Forget the size of Australia’s national debt – which, by the way, is one of the lowest in the OECD – and various political opinions on government expenditure waste. Perhaps every Australian should look at their own household first.
Research from ahm health insurance shows that Australians waste $1,597 each a year on products and services they don’t use – throwing away $19.4 billion.
The ahm research shows that mobile phone contracts (44%) and gyms memberships (43%) have the biggest wastage, with Australians, on average, not using half of the services they pay for. This equates to more than $218 and $263 a year per person respectively.

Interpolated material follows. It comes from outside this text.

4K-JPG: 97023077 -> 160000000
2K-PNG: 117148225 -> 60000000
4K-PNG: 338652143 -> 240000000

Internet bills and TV subscriptions are equally wasteful, with an average spend of $236 per year on data never used - almost a third (32%) of the total annual bill - and over $400 a year on unwatched TV channels.
We’re a little better with food, spending $9.2 billion and throwing out about ‘only’ 17% in value – or $1.6 billion every year.

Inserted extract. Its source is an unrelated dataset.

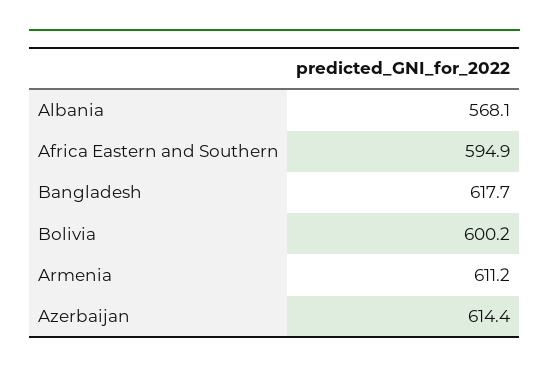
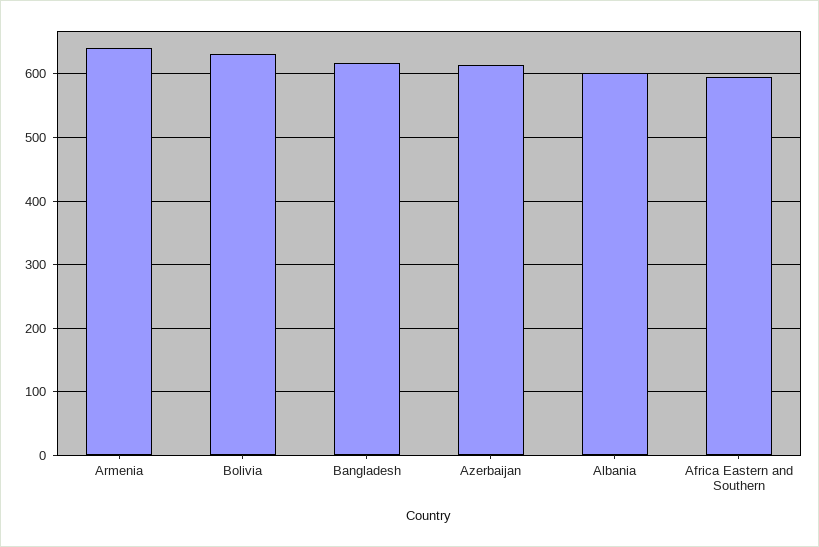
Albania: 568.1 -> 600
Bolivia: 600.2 -> 630
Armenia: 611.2 -> 640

Chart: What Australians spend v what Australians waste - private money
But ahm says that since the global financial crisis, a group of savvy entrepreneurs and spenders has emerged with nearly half researching online (44%) before making a purchasing decision and 15% regularly switching suppliers to get the best deal possible. They look much more closely at what they are buying, cut out the bells and whistles and pay for what they actually want to use.

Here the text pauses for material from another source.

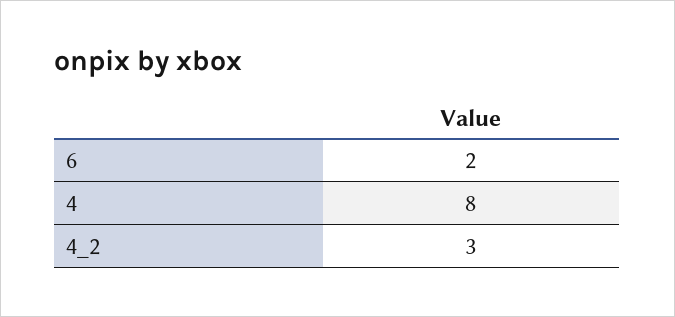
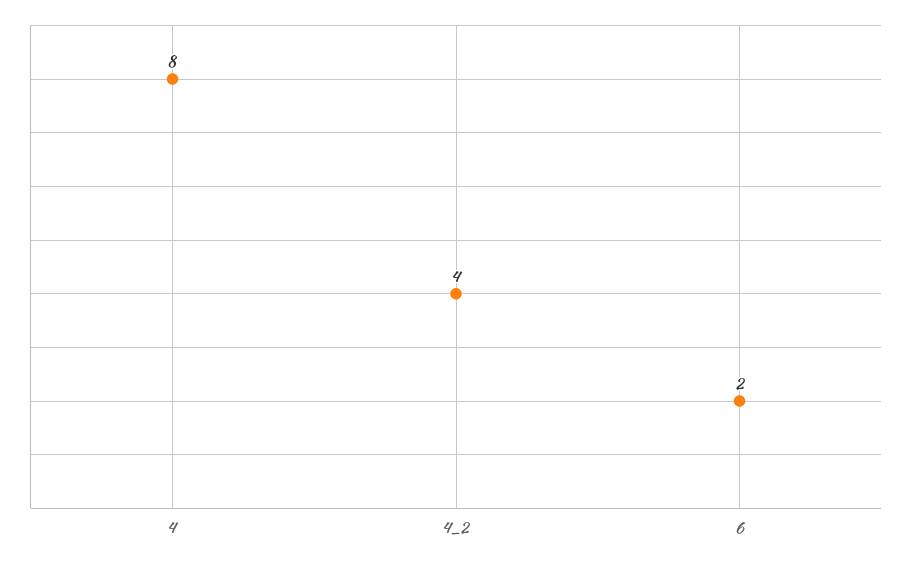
4_2: 3 -> 4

One obvious illustration of this is flights. Airlines and online booking engines have made air travel much more competitive. As an example, a flight booked this week from Melbourne to Perth at the end of September attracted fares ranging from $150 to $257 at the low end through to $224 to $460 for the highest economy fare. For $150, there are no headsets, food, drink and only carry-on luggage – but if that’s all that’s needed, why pay more?
According to 'futurist' and social researcher, Neer Korn, savvy life spenders are more selective in their spending, minimising waste in order to obtain the best possible deal.
“Whilst some are more dedicated than others, everyone’s keen to find products, services and packages that suit their specific needs.”
Neer Korn believes that avoiding waste and getting the best deal possible is a new “status symbol for Australian consumers”.
“Many consumers are still driven by spontaneity and impulse purchasing. By searching a little harder and finding flexible products best suited to the individual, they can all avoid excess waste and spend more on the things they want.”
Neer Korn's tips on how to be a savvy life spender
1. Others’ experiences
Turn to others who have recently been through a similar decision-making process or may be experts and well versed in the area of purchase. Ask friends or family, as well as utilising consumer forums and review sites
Seek out websites that offer comparisons between products and services, so you can compare apples with apples and select the best product or service for your needs.
It's no longer seen as shameful, in fact 'if you don't ask you don't get', so try bargaining in all areas of shopping.
Search out products and services that suit your specific needs and lifestyle to avoid paying for things that won't be used.
Stop thinking of catalogues as junk mail and use them to seek out specials, large and small. Read through them, circle what's attractive to you, then decide where to shop based on what is on offer.